### WHAT NEEDS TO BE DONE
In the text about Nicolai Elias Tuxen, in what year did he enroll at the Royal Danish Naval Cadet Academy?

### PAGE TEXT
-- Opening Marker --

Captain Nicolai Elias Tuxen (21 November 1810 – 10 December 1891) was a Royal Danish Navy officer and politician. He was the technical director of the Orlogsværftet in Copenhagen and a member of the Danish Constituent Assembly. Tuxen was also the father of painter Laurits Tuxen.

==Early life==
Tuxen was born in Fladstrand, the son of first lieutenant and later commander lieutenant Peter Mandrup Tuxen (1783-1838) and Elisabeth M. Simonsen (1786-1867). He was the elder brother of Georg Emil Tuxen and Johan Cornelius Tuxen.

==Career==
Tuxen followed the family tradition, enrolling at the Royal Danish Naval Cadet Academy in 1822. He graduated with Gerner's Medal in 1829. After a voyage to the Danish West Indies with the brig St. Jan in 1831-32 he was employed as a teacher of mathematics at the Royal Danish Naval Academy until 1846. He was promoted to first lieutenant in 1839, captain lieutenant in 1847 and captain in 1854.

-- Closing Marker --

### DATA EXTRACTS
-- Opening Marker --

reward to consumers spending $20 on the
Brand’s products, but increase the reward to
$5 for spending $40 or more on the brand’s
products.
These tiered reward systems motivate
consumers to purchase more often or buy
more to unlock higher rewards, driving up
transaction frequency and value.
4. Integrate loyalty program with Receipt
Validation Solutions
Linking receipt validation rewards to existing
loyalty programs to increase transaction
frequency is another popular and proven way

-- Closing Marker --

### COMPLETED TASK
1822